Caleb Burhans, Evensong
The prominent New York composer's first album devoted to his own work
While composer/singer/multi-instrumentalist Caleb Burhans has been a prominent member of New York’s contemporary new-music scene for years — writing for the Newspeak ensemble, or else backing up Grizzly Bear on Letterman — he hasn’t yet seen a full album devoted to his own compositions. Evensong changes all that, which is a good thing.
But it’s not an all-eyes-on-me-style affair; Burhans’s characteristic part-of-the-team philosophy is still present. Per the title, a reference to the Anglican evening prayer ritual and the composer’s own avowed agnosticism — this is “service”-oriented music of a secular nature. There’s some stunning choral work from the Trinity Wall Street group on the opening and closing tracks, and crisp playing from Alarm Will Sound on three of the numbers in between. But the use of these elite groups (both of which Burhans has played in himself) is not an end in itself, just as Burhans’s own motive doesn’t seem to be writerly glory. The microtonality and other experimental effects are there to be found, but they never wholly obscure the melodic motifs. This is a program of music meant to stir contemplation, not awe.

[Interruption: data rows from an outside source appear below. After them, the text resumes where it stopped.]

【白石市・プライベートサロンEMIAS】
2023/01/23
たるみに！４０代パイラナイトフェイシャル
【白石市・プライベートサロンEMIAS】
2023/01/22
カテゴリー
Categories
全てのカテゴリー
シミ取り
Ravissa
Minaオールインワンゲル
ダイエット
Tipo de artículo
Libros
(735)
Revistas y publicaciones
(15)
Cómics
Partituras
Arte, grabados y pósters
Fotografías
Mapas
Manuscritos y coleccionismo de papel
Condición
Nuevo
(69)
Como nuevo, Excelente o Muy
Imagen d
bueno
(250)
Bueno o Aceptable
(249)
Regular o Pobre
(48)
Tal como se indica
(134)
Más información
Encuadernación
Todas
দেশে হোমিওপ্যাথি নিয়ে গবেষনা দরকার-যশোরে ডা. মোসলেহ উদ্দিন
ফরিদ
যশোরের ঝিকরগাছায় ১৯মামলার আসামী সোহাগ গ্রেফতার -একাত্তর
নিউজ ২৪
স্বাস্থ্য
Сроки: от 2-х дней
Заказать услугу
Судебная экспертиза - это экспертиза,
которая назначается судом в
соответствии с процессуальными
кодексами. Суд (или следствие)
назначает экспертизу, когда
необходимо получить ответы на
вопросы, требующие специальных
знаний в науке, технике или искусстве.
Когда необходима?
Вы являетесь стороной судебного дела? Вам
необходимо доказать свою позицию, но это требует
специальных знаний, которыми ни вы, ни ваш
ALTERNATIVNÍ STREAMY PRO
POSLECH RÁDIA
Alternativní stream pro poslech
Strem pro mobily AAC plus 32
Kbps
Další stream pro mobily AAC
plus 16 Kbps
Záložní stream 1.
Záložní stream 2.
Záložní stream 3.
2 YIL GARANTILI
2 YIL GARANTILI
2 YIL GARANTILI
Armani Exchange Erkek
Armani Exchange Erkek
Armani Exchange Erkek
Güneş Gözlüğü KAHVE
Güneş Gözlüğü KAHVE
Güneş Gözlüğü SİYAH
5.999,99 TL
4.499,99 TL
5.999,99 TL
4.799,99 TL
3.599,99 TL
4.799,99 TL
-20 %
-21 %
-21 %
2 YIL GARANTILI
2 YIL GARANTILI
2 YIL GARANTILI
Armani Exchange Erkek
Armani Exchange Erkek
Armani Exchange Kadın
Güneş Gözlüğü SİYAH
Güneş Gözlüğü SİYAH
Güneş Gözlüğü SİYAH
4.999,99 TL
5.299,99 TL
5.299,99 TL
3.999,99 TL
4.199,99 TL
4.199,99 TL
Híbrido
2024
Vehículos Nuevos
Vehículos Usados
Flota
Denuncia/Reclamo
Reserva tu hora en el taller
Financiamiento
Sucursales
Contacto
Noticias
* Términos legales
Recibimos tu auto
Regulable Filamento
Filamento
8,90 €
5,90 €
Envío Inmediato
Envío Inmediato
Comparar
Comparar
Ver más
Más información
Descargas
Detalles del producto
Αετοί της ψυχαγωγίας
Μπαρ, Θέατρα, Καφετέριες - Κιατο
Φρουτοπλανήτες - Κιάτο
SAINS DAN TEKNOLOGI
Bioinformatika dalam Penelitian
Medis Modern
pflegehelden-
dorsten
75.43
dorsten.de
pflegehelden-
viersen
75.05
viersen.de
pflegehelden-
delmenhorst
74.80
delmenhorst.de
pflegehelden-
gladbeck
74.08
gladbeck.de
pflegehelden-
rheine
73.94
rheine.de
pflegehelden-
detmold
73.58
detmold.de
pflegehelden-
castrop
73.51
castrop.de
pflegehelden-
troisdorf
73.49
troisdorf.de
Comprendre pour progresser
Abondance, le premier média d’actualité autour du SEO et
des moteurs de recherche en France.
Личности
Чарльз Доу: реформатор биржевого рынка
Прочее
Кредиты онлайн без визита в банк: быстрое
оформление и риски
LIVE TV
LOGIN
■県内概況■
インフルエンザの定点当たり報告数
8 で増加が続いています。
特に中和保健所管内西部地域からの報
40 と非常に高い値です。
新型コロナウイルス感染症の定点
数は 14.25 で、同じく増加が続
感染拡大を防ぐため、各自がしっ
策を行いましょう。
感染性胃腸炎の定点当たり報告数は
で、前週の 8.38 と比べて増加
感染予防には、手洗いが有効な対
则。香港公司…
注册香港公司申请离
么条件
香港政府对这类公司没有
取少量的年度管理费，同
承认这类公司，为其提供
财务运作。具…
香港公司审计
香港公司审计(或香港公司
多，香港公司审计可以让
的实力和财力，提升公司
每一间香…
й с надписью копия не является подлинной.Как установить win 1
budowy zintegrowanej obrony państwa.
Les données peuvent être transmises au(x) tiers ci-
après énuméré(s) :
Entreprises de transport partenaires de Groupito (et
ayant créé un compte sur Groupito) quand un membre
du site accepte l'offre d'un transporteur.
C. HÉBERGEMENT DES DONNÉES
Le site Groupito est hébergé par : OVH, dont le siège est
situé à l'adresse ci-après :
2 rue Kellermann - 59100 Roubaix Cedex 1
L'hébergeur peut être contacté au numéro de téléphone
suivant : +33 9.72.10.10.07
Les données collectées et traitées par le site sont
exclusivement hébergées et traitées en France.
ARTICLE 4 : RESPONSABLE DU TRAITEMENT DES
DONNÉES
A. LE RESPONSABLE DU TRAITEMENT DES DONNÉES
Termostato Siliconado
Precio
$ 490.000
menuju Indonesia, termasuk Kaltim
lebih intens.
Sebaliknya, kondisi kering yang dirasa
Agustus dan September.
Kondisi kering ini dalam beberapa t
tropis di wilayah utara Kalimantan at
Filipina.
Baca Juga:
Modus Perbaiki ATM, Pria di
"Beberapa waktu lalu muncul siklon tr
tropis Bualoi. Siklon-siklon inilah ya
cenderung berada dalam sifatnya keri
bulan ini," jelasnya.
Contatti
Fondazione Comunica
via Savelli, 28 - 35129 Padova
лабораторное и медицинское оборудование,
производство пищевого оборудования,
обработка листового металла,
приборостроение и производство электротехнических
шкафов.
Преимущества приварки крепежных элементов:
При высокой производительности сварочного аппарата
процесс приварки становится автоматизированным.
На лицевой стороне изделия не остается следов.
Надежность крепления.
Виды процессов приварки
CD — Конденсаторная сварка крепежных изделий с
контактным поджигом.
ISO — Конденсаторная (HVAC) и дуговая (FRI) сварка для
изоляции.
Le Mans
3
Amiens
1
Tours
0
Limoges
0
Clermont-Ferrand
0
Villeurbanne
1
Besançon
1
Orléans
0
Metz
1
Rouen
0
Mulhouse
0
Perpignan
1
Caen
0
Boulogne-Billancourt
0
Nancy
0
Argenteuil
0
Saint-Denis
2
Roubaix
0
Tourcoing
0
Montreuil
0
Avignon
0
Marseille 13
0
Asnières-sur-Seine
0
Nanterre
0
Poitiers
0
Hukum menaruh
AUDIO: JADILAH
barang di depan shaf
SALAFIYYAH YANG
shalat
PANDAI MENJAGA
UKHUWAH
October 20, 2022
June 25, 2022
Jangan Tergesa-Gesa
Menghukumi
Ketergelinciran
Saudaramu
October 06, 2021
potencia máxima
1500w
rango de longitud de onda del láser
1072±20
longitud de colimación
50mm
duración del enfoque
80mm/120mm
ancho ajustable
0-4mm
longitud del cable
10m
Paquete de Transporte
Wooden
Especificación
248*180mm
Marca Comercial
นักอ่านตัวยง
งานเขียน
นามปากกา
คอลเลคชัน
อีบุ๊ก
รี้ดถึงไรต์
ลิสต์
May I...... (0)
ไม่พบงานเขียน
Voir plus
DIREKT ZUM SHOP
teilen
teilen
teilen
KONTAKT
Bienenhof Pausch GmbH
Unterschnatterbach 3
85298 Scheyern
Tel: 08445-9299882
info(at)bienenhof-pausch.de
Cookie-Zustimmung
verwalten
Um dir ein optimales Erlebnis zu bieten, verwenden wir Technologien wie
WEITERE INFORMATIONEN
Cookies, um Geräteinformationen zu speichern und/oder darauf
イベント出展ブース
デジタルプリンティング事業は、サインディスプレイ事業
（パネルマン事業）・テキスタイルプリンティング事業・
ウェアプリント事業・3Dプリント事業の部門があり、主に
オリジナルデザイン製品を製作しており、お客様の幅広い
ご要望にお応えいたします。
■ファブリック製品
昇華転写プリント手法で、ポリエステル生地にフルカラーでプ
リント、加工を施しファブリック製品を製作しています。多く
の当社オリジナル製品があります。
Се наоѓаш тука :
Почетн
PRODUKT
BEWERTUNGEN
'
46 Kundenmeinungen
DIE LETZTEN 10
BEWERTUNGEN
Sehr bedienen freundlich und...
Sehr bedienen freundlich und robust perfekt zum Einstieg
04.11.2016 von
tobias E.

In practice, this means most of the pieces move slowly; there are few outright explosive moments. But that doesn’t rule out drama. After spending 11 minutes to set up a slow-moving, powerful three-chord guitar riff — such as the one that crops up toward the end of “oh ye of little faith (do you know where your children are)” — you can imagine many composers milking a pregnant pause, and then letting rip with something extreme. Not here. The piece just ends; it walks you up to the edge of something grave and then lets you alone with your thoughts. This exercise of restraint amounts to its own stunning effect.
It’s this surprisingly potent form of subtlety that reigns throughout: as with the glorious C-sharp major culminations of both the “Magnificat” and “Nunc Dimmittis” settings, the gently complex string parts that drive the beginning of “Iceman Stole the Sun,” or the soft introduction of amplified bass to “Amidst Neptune” (a piece that also features some Glass-like piano writing). The Tarab Cello Ensemble also handles the swooning (and gradually phasing) glissandos of “The Things Left Unsaid” with such a light touch that the encroaching complexity sneaks up on you. Few new music albums work equally well as close listening experiences and as prompts for sinking into meditation, but that’s the sort of service Evensong offers.